Trader’s Notebook

3:30 p.m. New York time

Half an hour before the closing bell. The S&P 500 has traded narrowly day, ranging from the 4260s to the 4290s on the futures. No change in the analysis. The uptrend that began on August 9, wave 5{-13}, continues. I’ve updated the upper chart.

9:35 a.m. New York time

What’s happening now? The S&P 500 E-mini futures traded in a narrow range overnight, between the 4260s and the 4290s, remaining below the August 16 peak, 4327.50.

What does it mean? The shallowness of the pullback — the lack of energy to the downside — suggests to me that the uptrend that began on August 9 from 4113 is still underway and that the price will push beyond the most recent peak to a higher high. Under this principal analysis, the shallow decline has been a downward correction within that uptrend.
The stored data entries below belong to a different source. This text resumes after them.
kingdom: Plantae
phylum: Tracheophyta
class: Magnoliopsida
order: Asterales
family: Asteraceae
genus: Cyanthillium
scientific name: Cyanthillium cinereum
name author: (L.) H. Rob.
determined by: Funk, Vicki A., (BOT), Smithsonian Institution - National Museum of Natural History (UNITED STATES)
What is the alternative? As has been the case for several days, the alternative is that the August 16 peak was the end of the uptrend that began on August 9 and the subsequent shallow decline is the first, tentative step of a downtrend.

The charts. The upper chart is a close-up of the S&P 500 E-mini futures for July and August. The lower chart shows the entirety of the major bull market from December 2018 to the present.

[S&P 500 E-mini futures at 3:30 p.m., 100-minute bars, with volume]

What does Elliott wave theory say? The uptrend that began on August 9 is wave 5{-13}, the final wave of the trend within a larger uptrend, wave 5{-12}, which began on August 2 from 4080.50.

The fractal structure is in turn internal to wave 3{-11}, the middle wave of an uptrend that began on July 18 from 3920.25, which in turn is the middle subwave of a larger uptrend, wave 3{-10}, which began on July 14 from 3723.75.

When wave 5{-13} is complete — it ended on August 16 according to the alternative analysis and still has more upside to go according to the principal analysis — it will also be the end of its parent wave, 5{-12}, and also of wave 3{-11}, which is larger by one degree.

If we focus nine degrees larger, we find the market of July and August is a small portion of wave 4{-1}, a major downtrend that began on January 4 from 4818.62, which is in turn the penultimate subwave within wave 5{0}, an expanding Diagonal Triangle that is the final wave of an uptrend that began the day after Christmas, on December 26, 2018 from 2346.58 on the index, which reached a high, on August 16 at 4325.28.

What a nice Christmas present that rise of nearly 2,000 points has been for bullish traders. And when downtrending wave 4{-1} is complete, wave 5{-1} will resume that rise that began in 2018, carrying wave 5{0} to new heights.

[S&P 500 index at 9:33 a.m., 3-day bars]

Learning and other resources. Elliott wave analysis provides context, not prophecy. As the 20th century semanticist Alfred Korzybski put it in his book Science and Sanity (1933), “The map is not the territory … The only usefulness of a map depends on similarity of structure between the empirical world and the map.” And I would add, in the ever-changing markets, we can judge that similarity of structure only after the fact.

See the menu page Analytical Methods for a rundown on where to go for information on Elliott wave analysis.

By Tim Bovee, Portland, Oregon, August 18, 2022

Disclaimer

Tim Bovee, Private Trader tracks the analysis and trades of a private trader for his own accounts. Nothing in this blog constitutes a recommendation to buy or sell stocks, options or any other financial instrument. The only purpose of this blog is to provide education and entertainment.

No trader is ever 100 percent successful in his or her trades. Trading in the stock and option markets is risky and uncertain. Each trader must make trading decisions for his or her own account, and take responsibility for the consequences.